- [Problem description]
Wherever the word "grade" appears in a line below, that line counts; report the total number of such lines only.
Dataset START
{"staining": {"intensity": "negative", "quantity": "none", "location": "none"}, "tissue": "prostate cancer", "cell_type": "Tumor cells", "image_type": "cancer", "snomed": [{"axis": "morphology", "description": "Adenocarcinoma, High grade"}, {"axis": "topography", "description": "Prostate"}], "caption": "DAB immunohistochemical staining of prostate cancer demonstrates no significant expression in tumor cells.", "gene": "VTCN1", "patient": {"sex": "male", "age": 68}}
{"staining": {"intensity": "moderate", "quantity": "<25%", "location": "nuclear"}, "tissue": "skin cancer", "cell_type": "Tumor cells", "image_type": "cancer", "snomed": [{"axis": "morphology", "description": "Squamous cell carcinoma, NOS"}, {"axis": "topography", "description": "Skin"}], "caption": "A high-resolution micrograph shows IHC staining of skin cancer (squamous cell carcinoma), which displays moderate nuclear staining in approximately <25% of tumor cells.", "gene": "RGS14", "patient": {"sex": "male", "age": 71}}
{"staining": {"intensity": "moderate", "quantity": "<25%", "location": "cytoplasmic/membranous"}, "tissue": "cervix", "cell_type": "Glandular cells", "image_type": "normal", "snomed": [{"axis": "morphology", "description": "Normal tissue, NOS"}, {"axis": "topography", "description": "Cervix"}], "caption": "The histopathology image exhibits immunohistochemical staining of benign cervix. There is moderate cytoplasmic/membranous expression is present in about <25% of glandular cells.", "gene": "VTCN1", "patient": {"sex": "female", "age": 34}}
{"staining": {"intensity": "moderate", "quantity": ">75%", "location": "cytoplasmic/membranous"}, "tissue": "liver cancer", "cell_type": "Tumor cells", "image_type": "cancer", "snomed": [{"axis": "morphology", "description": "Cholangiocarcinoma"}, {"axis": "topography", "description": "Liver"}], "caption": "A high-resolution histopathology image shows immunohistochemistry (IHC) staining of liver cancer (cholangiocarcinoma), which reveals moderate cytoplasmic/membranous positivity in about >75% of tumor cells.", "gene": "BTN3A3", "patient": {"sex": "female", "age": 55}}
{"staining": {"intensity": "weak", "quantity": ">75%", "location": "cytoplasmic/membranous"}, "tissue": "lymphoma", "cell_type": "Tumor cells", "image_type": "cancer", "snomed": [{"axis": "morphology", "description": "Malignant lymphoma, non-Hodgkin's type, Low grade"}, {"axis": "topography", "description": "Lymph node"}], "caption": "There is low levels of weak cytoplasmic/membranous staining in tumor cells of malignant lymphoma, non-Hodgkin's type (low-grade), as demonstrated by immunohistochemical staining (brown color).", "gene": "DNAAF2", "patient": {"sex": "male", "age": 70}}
Dataset END
- [Solution below]
2